Thanks a lot for this information, it is really interesting, including the “DIY” part of WebNapperon. Sorry if we missed that this kind of stuff already exists, but remember, it was a 40 hours hack and the stuff worked, so in my opinion it deserved recognition any ways 🙂
QRs (and RFID, probably) are so year 2000: I think computer vision and other so-called “natural interaction” technologies will take place instead. Check this out:
Sure, it’s a nice technical performance to get it up and running in 40 hours and they probably deserve some kind of recognition for that… though it’s really not that big a deal after all, as long as you’ve bought the proper shield (http://marcboon.com/rfiduino/docs/rfiduinokit.pdf).
But IMHO, the point is rather: should a hackathon be about competing with your tech skills? or should it be about the most creative way to tackle an issue no one even thought could be tackled, or dream about something amazing and new, and come up with a compelling and working prototype? I sort of doubt this world needs more technical over-achievers…
Arnau: “so year 2000”, maybe the technology but not in everyday’s life, and that is what matters. What is so cool with the RFID stuff as I imagine it in a daily use with objects, is that it’s an excellent way to say “leave me alone” to my smartphone or my computer. There’s is too much screens all the time in my life now, really.
(too many screens indeed 😉 )
Hi I’m Pierre, one of the team 45 members. Just to clarify, the idea behind the hack was not to make something technically incredible : as previous comments say, this kind of things has been done (check http://www.rubbishcorp.com/rfid-spotify-player/ for a really beautiful – but more limited in my opinion – object), and yeah, there are no big technical difficulties. But as stated on the hackday’s website, “The original English meaning of the word “hack” reflected an urgency in creating something – minimal, crude, but clever – to solve a problem of the moment.”.
So, see it that way.
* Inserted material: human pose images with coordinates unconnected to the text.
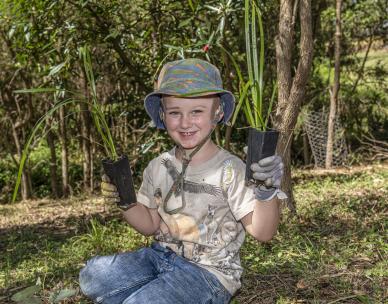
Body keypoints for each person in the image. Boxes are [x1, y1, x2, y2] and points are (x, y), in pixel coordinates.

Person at [79, 58, 285, 304]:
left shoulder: (231, 169)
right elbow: (149, 225)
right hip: (160, 257)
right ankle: (153, 291)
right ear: (163, 115)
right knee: (91, 275)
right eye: (175, 112)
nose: (185, 122)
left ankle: (149, 295)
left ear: (217, 112)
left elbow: (263, 232)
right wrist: (125, 202)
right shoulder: (158, 166)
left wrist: (266, 191)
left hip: (208, 273)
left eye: (197, 111)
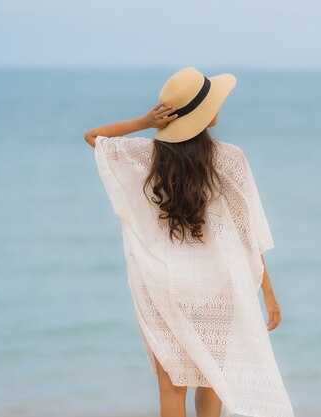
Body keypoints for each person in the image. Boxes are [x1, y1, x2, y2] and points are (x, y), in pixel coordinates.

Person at [83, 67, 294, 417]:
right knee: (213, 380)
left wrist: (146, 121)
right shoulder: (229, 159)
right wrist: (267, 291)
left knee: (171, 386)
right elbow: (248, 232)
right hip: (216, 286)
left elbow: (95, 137)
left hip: (164, 284)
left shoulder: (146, 155)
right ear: (201, 115)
I had a problem : the fact that I listen to all my music online _but_ miss the fact to manipulate something and, most importantly, to have CDs laying around everywhere in my room, and to see what my friends are listening to these times when I grab a drink at their place. So I just wanted a solution to that.
I sure know stuff like that has already been done, I know the Nabaztag pretty well as I have been working on it from 2008 to 2011 (in Violet and then Mindscape) (in fact the rfid reader in the hack is a mir:ror; from Violet, who made the Nabaztag). I just never found electronics and software, that did just what I want, that I could tweak and extend, that were cheap, and that I could make myself. So I made it, just to solve my (and other person’s) problem.
I don’t care about the technology used as long as they respond to my need, if something from the 70’s would have been cheap and sufficient I would have used it. The only contraints were : cheap, reliable, really easy to use, open, and most of all : no screen.
But again I agree : while not trivial, there is no big technical challenge. The challenge is to think about what we want to solve and ask technology to help us do it.
Thanks for mentioning that the visionary idea of “re-materialization” has been already re-materalized 😉 by Rafi Haladjian since Mirror & Nabaztag V2.
Bridging the real world with the digital one is IMHO one of the more exciting developments for the years to come.
Regarding re-materialized JukeBox, we have a similar product at Digital Airways. Music albums are materialized as small stamps showing the album. To play one of them, you can just swap such a stamp with a NFC enabled mobile phone. Then the music plays, without having to care the place where the files are actually stored: a disk of yours, Deezer, a friend shared play list,…
If want to share an album with a friend, I can just give him such a stamp.